Читаем Древняя Русь : наследие в слове. Мудрость слова полностью

И умъ убо есть, еже от Бога, по естеству движимый, истачая разумѣния (смыслы); отнюдь же и хитреца слово имат, аще яко производится подобное.

Мысль же умное дѣйство, еяже ради разумѣваются мыслимая, якоже бы кто реклъ хитрость сущи хитреца.

Слава же, яже напрасно разумѣнных сице или инако (так или иначе) имущи мнѣние, добрѣ убо, аще добрѣ разумѣвается, злѣ же, аще супротивнѣ паки.

Мечтание же явльшаго разумѣния показание, не всяко ж являемое истинно, безсудно бо есть, егда проважает къ мысли истинное, ложное яко истинно приемлюще, скудости ради разсуждения.

Чювьство ж, еже по разсуждении разумѣнных опасное разсмотрѣние, якож прилучаются сущаа разумѣния или добра или инако имуща.

Сия раздѣления силы суть умныя, юже по своей мѣре прѣдлагают» (Диоптра, л. 187 об.).

Малопонятный язык описания переполнен синтаксическими и семантическими грецизмами; чтобы понять текст, следует его переложить на современный язык.

«Об ощущениях души. Имеется пять душевных ощущений: ум, мысль, мнение (δόξα), представление и сознание [“въ чювьство прити” — Пандекты, л. 6 — прийти в сознание].

И ум, Богом естественно побуждаемый, создает понимание (процесс мышления); а тот, кто на это способен (в слове?) — знающий (человек).

Мысль же —действие ума, которым познается все мыслимое, и можно сказать, что знание — признак знающего.

- Исходные данные -

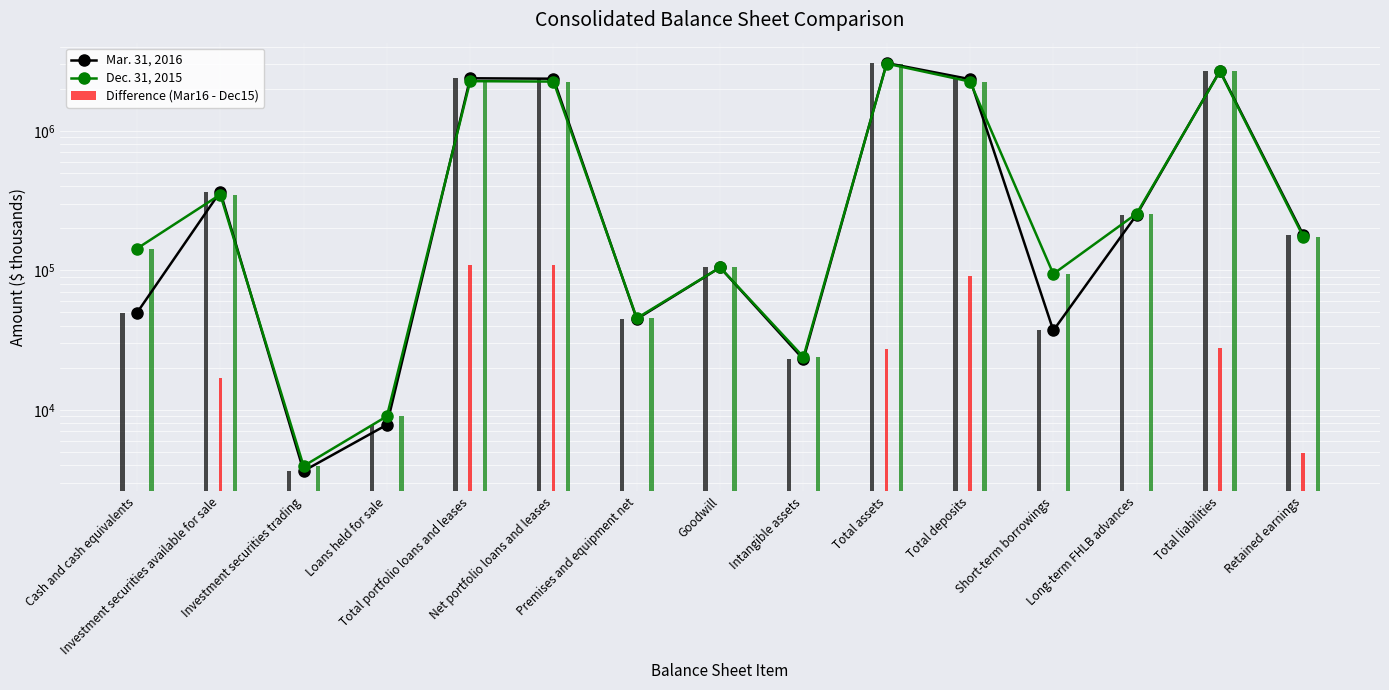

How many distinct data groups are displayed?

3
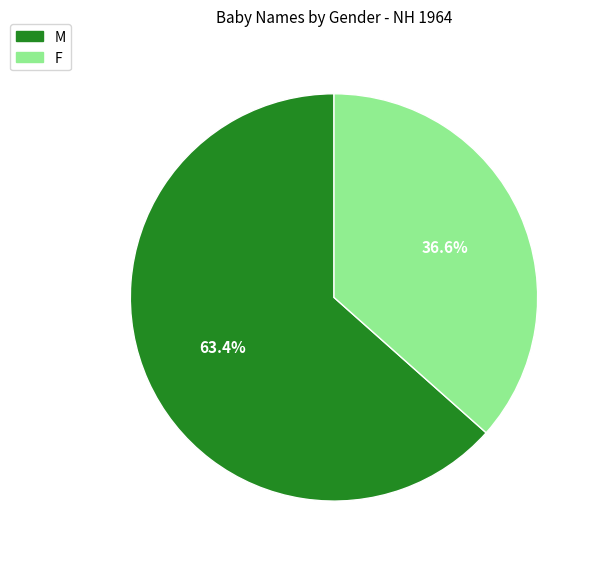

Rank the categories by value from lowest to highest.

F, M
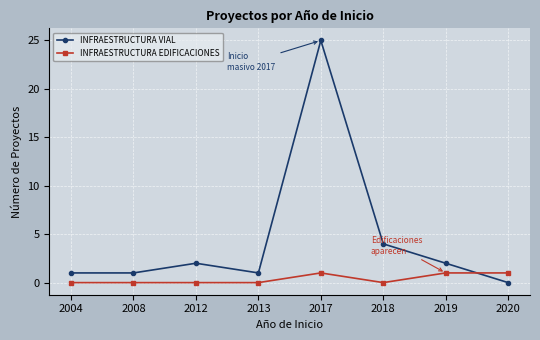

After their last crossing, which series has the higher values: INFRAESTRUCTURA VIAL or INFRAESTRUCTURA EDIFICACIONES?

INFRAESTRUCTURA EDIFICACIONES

- Задачи -
[A] Ответьте на вопросы по фрагменту:
(i) Из какого источника и с какого листа приведено описание на древнем языке?
(ii) Сколько душевных ощущений названо в переложении на современный язык и какие это ощущения?
(iii) Чем, по словам фрагмента, переполнен язык описания?
[B] Покажите каждую строку листинга, в которой встречается слово "INFRAESTRUCTURA".
Фрагмент и листинг взяты из разных источников.

- Ответы -
[A]
(i) Описание приведено из «Диоптры», л. 187 об.
(ii) Названо пять душевных ощущений: ум, мысль, мнение, представление и сознание.
(iii) Язык описания переполнен синтаксическими и семантическими грецизмами.

[B]
After their last crossing, which series has the higher values: INFRAESTRUCTURA VIAL or INFRAESTRUCTURA EDIFICACIONES?
INFRAESTRUCTURA EDIFICACIONES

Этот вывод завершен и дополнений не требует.